### Text block
◇ ◇ ◇ ◇ ◇

Update the API key in `scenario_config.json` and run:

```bash
python inference.py
```

---

## 🧪 Test Your Own Agent

### Option A: Python Client

```python
from client import DevopsSandboxEnv
from models import BashAction

with DevopsSandboxEnv(base_url="http://localhost:8000").sync() as env:
    # Reset with task difficulty
    result = env.reset(task_name="easy")
    print(result.observation.stdout)        # Task description
    print(result.observation.grader_score)   # 0.01

    # Send bash commands
    result = env.step(BashAction(command="cat /app/config.json"))
    print(result.observation.stdout)         # File contents
    print(result.observation.metadata)       # Rich metadata

    # Fix a bug
    result = env.step(BashAction(command="sed -i 's/9999/3000/' /app/config.json"))
    print(result.observation.grader_score)   # Score increases
    print(result.observation.grader_feedback) # "✓ Modified config.json (+0.05)"
```

### Option B: REST API

```bash
# Reset the environment
curl -X POST http://localhost:8000/reset -d '{"task_name": "hard"}'

# Send a command
curl -X POST http://localhost:8000/step \
  -H "Content-Type: application/json" \
  -d '{"action": {"command": "ls -la /app"}}'
```

### Option C: WebSocket

Connect to `ws://localhost:8000/ws` for persistent sessions.

---

## 📁 Project Structure

```
devops_sandbox/
├── openenv.yaml               # OpenEnv manifest (spec_version: 1)
├── pyproject.toml              # Python dependencies
├── Dockerfile                  # HF Spaces deployment
├── scenario_config.json        # Task definitions + verifiers
├── models.py                   # BashAction & TerminalObservation (Pydantic)
├── client.py                   # Python client for the environment
├── inference.py                # LLM baseline agent (3-task evaluation)
│
├── server/
│   ├── app.py                  # FastAPI server (OpenEnv entry point)

◇ ◇ ◇ ◇ ◇

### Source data
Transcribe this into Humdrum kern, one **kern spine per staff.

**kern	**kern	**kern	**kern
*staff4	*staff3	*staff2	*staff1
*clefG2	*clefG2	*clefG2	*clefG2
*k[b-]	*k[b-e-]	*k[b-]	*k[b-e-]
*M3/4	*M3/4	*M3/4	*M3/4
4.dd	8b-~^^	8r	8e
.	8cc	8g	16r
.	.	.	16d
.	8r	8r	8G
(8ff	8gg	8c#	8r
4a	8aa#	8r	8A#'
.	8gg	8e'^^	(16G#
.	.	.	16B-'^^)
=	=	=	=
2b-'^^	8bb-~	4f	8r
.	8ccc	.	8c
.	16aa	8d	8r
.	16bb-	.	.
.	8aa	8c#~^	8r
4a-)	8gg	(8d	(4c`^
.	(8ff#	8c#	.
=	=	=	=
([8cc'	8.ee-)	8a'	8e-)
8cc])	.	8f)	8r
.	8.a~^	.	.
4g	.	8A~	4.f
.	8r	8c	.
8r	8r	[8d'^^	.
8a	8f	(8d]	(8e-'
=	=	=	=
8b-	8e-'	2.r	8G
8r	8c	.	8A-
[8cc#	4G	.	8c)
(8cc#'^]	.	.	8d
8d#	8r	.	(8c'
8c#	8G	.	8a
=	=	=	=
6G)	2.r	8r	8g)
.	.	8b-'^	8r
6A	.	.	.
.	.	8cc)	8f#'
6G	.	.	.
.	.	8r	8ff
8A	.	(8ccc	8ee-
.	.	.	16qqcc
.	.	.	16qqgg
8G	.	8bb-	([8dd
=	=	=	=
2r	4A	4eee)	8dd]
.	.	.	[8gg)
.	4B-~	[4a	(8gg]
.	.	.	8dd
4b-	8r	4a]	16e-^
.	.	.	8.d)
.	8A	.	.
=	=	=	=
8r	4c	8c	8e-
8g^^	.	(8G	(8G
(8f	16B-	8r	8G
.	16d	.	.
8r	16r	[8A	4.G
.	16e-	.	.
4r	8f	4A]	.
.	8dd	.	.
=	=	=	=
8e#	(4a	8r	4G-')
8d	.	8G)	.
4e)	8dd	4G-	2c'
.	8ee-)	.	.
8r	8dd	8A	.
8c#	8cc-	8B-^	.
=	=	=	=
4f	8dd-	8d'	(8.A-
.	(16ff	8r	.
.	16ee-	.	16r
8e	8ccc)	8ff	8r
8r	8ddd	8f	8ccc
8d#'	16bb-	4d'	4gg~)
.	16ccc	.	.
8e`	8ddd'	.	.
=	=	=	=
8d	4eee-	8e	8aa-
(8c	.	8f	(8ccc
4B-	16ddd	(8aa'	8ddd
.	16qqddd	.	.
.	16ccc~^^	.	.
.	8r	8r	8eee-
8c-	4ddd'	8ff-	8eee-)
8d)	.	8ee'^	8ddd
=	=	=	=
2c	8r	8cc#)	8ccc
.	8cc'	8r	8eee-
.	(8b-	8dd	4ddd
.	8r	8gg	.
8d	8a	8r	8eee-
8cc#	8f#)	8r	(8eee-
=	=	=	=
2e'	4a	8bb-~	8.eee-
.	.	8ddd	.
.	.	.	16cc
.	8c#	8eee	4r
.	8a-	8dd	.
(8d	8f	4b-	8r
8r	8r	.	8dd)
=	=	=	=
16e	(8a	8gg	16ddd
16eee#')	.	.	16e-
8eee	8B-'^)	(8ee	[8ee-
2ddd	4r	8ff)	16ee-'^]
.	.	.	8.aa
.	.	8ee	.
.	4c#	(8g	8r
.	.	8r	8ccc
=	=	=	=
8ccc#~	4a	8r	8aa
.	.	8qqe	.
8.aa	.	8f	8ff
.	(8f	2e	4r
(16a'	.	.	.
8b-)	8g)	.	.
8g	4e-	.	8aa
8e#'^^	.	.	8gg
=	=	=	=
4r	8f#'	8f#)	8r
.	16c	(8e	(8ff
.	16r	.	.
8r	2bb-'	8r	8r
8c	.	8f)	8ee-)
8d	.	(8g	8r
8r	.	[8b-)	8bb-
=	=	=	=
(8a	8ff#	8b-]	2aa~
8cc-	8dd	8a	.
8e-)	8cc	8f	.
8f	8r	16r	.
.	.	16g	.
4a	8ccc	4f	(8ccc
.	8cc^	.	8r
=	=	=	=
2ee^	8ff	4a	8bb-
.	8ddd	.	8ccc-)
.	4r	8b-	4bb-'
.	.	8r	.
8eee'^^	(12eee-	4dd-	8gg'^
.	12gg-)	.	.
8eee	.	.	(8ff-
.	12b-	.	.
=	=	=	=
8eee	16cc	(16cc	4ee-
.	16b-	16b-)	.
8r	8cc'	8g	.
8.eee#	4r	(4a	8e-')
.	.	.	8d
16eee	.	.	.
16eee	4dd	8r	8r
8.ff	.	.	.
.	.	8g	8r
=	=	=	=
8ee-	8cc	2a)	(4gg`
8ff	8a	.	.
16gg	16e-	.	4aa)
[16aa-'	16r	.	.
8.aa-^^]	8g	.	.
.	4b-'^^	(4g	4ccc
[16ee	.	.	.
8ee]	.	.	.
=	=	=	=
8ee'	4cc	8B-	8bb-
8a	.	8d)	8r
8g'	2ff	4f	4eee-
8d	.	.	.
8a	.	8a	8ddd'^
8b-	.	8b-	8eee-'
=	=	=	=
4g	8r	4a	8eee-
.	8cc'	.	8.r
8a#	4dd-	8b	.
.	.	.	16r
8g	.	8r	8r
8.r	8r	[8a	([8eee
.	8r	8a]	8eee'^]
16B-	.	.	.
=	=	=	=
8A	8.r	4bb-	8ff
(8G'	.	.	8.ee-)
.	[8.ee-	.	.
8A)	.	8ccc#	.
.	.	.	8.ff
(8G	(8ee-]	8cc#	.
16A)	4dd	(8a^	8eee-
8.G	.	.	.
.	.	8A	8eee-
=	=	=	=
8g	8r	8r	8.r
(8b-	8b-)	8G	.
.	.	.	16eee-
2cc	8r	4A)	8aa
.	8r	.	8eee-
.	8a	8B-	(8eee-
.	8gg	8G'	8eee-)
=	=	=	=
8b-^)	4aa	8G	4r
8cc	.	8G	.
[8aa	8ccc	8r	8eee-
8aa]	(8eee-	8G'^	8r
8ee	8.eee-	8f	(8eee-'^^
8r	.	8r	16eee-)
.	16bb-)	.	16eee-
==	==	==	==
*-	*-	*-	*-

◇ ◇ ◇ ◇ ◇

### What is being asked
Continue the DevOps sandbox guide from its final line.

### Task output
│   └── devops_sandbox_environment.py  # Core environment + grader
│
└── simulated_app/              # The broken Node.js app
    ├── package.json
    ├── server.js
    ├── config.json             # Bug 1: wrong port
    └── routes/
        ├── users.js            # Bug 2: syntax error
        └── data.js             # Bug 3: missing await
```

---

## ⚙️ Architecture

```
┌──────────┐   BashAction    ┌────────────┐   subprocess   ┌──────────────┐
│  Agent   │ ──────────────> │  OpenEnv   │ ────────────> │  /app/       │
│ (LLM/RL) │                 │  Server    │               │ (broken app) │
│          │ <────────────── │  (:8000)   │ <──────────── │              │
└──────────┘  Observation    └─────┬──────┘  stdout/stderr └──────────────┘
              + grader_score       │
              + metadata     ┌─────┴──────┐
                             │  Grader    │
                             │ ┌────────┐ │
                             │ │File Δ  │ │  ← Detects which files were modified
                             │ │Checker │ │
                             │ ├────────┤ │
                             │ │HTTP    │ │  ← Starts app, curls all endpoints
                             │ │Tester  │ │
                             │ └────────┘ │
                             └────────────┘
```

1. **Agent** sends a `BashAction` (e.g., `cat /app/config.json`)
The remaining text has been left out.